### Work instruction
Output every line of the records below as a Markdown table, skipping blank lines, with a "No." column for the row number and a "Line" column for the line.

### The records
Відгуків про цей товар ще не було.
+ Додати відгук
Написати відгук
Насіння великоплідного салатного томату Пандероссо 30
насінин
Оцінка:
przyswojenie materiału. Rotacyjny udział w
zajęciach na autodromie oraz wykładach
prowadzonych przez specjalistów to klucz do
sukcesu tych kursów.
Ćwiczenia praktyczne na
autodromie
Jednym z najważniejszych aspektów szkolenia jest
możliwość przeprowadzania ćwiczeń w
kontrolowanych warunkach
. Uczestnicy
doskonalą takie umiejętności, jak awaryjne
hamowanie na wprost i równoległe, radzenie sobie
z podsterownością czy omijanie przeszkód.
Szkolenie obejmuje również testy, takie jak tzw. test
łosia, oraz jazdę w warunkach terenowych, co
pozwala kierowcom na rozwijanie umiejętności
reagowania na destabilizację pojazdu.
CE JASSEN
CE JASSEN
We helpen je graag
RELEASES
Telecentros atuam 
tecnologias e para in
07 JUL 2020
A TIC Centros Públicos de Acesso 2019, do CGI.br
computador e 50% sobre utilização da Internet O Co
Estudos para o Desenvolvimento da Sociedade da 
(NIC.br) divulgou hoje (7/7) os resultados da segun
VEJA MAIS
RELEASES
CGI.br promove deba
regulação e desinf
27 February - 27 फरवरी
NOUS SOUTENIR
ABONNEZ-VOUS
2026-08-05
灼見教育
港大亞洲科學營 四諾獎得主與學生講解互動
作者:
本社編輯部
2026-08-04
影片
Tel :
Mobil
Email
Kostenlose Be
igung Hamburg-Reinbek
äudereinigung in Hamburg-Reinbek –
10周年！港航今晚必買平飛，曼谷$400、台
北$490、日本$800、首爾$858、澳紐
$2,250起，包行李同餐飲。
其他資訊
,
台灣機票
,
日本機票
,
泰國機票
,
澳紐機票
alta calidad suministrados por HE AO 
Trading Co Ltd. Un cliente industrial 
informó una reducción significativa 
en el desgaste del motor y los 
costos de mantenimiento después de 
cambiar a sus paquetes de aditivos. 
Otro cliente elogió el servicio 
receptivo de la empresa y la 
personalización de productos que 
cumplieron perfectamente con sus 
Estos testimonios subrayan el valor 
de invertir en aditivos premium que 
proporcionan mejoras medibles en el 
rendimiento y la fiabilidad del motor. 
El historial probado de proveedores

### Reply
| No. | Line |
|---|---|
| 1 | Відгуків про цей товар ще не було. |
| 2 | + Додати відгук |
| 3 | Написати відгук |
| 4 | Насіння великоплідного салатного томату Пандероссо 30 |
| 5 | насінин |
| 6 | Оцінка: |
| 7 | przyswojenie materiału. Rotacyjny udział w |
| 8 | zajęciach na autodromie oraz wykładach |
| 9 | prowadzonych przez specjalistów to klucz do |
| 10 | sukcesu tych kursów. |
| 11 | Ćwiczenia praktyczne na |
| 12 | autodromie |
| 13 | Jednym z najważniejszych aspektów szkolenia jest |
| 14 | możliwość przeprowadzania ćwiczeń w |
| 15 | kontrolowanych warunkach |
| 16 | . Uczestnicy |
| 17 | doskonalą takie umiejętności, jak awaryjne |
| 18 | hamowanie na wprost i równoległe, radzenie sobie |
| 19 | z podsterownością czy omijanie przeszkód. |
| 20 | Szkolenie obejmuje również testy, takie jak tzw. test |
| 21 | łosia, oraz jazdę w warunkach terenowych, co |
| 22 | pozwala kierowcom na rozwijanie umiejętności |
| 23 | reagowania na destabilizację pojazdu. |
| 24 | CE JASSEN |
| 25 | CE JASSEN |
| 26 | We helpen je graag |
| 27 | RELEASES |
| 28 | Telecentros atuam  |
| 29 | tecnologias e para in |
| 30 | 07 JUL 2020 |
| 31 | A TIC Centros Públicos de Acesso 2019, do CGI.br |
| 32 | computador e 50% sobre utilização da Internet O Co |
| 33 | Estudos para o Desenvolvimento da Sociedade da  |
| 34 | (NIC.br) divulgou hoje (7/7) os resultados da segun |
| 35 | VEJA MAIS |
| 36 | RELEASES |
| 37 | CGI.br promove deba |
| 38 | regulação e desinf |
| 39 | 27 February - 27 फरवरी |
| 40 | NOUS SOUTENIR |
| 41 | ABONNEZ-VOUS |
| 42 | 2026-08-05 |
| 43 | 灼見教育 |
| 44 | 港大亞洲科學營 四諾獎得主與學生講解互動 |
| 45 | 作者: |
| 46 | 本社編輯部 |
| 47 | 2026-08-04 |
| 48 | 影片 |
| 49 | Tel : |
| 50 | Mobil |
| 51 | Email |
| 52 | Kostenlose Be |
| 53 | igung Hamburg-Reinbek |
| 54 | äudereinigung in Hamburg-Reinbek – |
| 55 | 10周年！港航今晚必買平飛，曼谷$400、台 |
| 56 | 北$490、日本$800、首爾$858、澳紐 |
| 57 | $2,250起，包行李同餐飲。 |
| 58 | 其他資訊 |
| 59 | , |
| 60 | 台灣機票 |
| 61 | , |
| 62 | 日本機票 |
| 63 | , |
| 64 | 泰國機票 |
| 65 | , |
| 66 | 澳紐機票 |
| 67 | alta calidad suministrados por HE AO  |
| 68 | Trading Co Ltd. Un cliente industrial  |
| 69 | informó una reducción significativa  |
| 70 | en el desgaste del motor y los  |
| 71 | costos de mantenimiento después de  |
| 72 | cambiar a sus paquetes de aditivos.  |
| 73 | Otro cliente elogió el servicio  |
| 74 | receptivo de la empresa y la  |
| 75 | personalización de productos que  |
| 76 | cumplieron perfectamente con sus  |
| 77 | Estos testimonios subrayan el valor  |
| 78 | de invertir en aditivos premium que  |
| 79 | proporcionan mejoras medibles en el  |
| 80 | rendimiento y la fiabilidad del motor.  |
| 81 | El historial probado de proveedores |